Below are records to return verbatim; the pictures are to be dropped.

* Raw data:
|---|
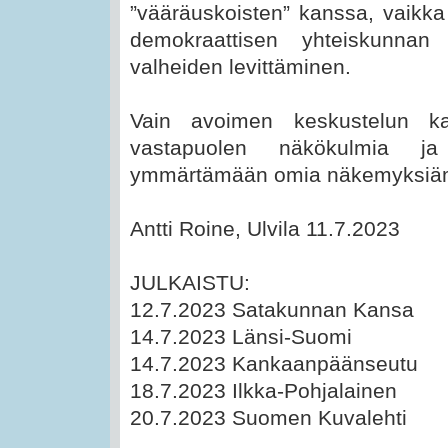
”vääräuskoisten” kanssa, vaikka
demokraattisen yhteiskunnan 
valheiden levittäminen.
Vain avoimen keskustelun k
vastapuolen näkökulmia j
ymmärtämään omia näkemyksi
Antti Roine, Ulvila 11.7.2023
JULKAISTU:
12.7.2023 Satakunnan Kansa
14.7.2023 Länsi-Suomi
14.7.2023 Kankaanpäänseutu
18.7.2023 Ilkka-Pohjalainen
20.7.2023 Suomen Kuvalehti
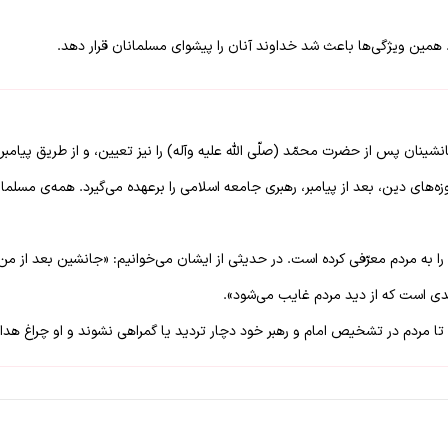
 همین ویژگی‌ها باعث شد خداوند آنان را پیشوای مسلمانان قرار دهد.
نان پس از حضرت محمّد (صلّی الله علیه وآله) را نیز تعیین، و از طریق پیامبر ب
‌های دین، بعد از پیامبر، رهبری جامعه اسلامی را برعهده می‌گیرد. همه‌ی مسلمانان
خود را به مردم معرّفی کرده است. در حدیثی از ایشان می‌خوانیم: «جانشین بعد از 
ی است که از دید مردم غایب می‌شود».
د تا مردم در تشخیص امام و رهبر خود دچار تردید یا گمراهی نشوند و او چراغ هدا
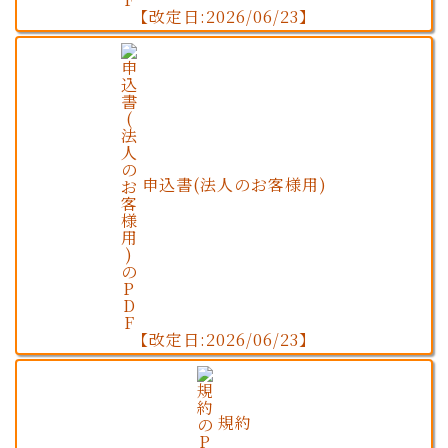
【改定日:2026/06/23】
申込書(法人のお客様用)
【改定日:2026/06/23】
規約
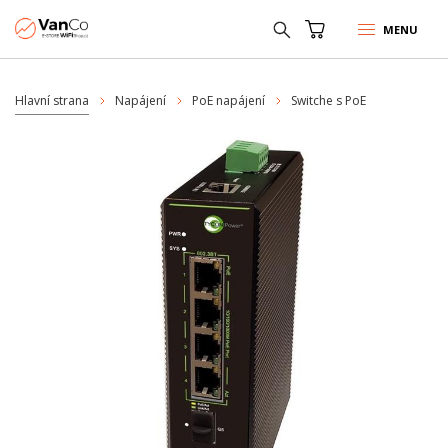
MENU
Hlavní strana
Napájení
PoE napájení
Switche s PoE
|---|
* Expected answer:
”vääräuskoisten” kanssa, vaikka
demokraattisen yhteiskunnan 
valheiden levittäminen.
Vain avoimen keskustelun k
vastapuolen näkökulmia j
ymmärtämään omia näkemyksi
Antti Roine, Ulvila 11.7.2023
JULKAISTU:
12.7.2023 Satakunnan Kansa
14.7.2023 Länsi-Suomi
14.7.2023 Kankaanpäänseutu
18.7.2023 Ilkka-Pohjalainen
20.7.2023 Suomen Kuvalehti
 همین ویژگی‌ها باعث شد خداوند آنان را پیشوای مسلمانان قرار دهد.
نان پس از حضرت محمّد (صلّی الله علیه وآله) را نیز تعیین، و از طریق پیامبر ب
‌های دین، بعد از پیامبر، رهبری جامعه اسلامی را برعهده می‌گیرد. همه‌ی مسلمانان
خود را به مردم معرّفی کرده است. در حدیثی از ایشان می‌خوانیم: «جانشین بعد از 
ی است که از دید مردم غایب می‌شود».
د تا مردم در تشخیص امام و رهبر خود دچار تردید یا گمراهی نشوند و او چراغ هدا
【改定日:2026/06/23】
申込書(法人のお客様用)
【改定日:2026/06/23】
規約
MENU
Hlavní strana
Napájení
PoE napájení
Switche s PoE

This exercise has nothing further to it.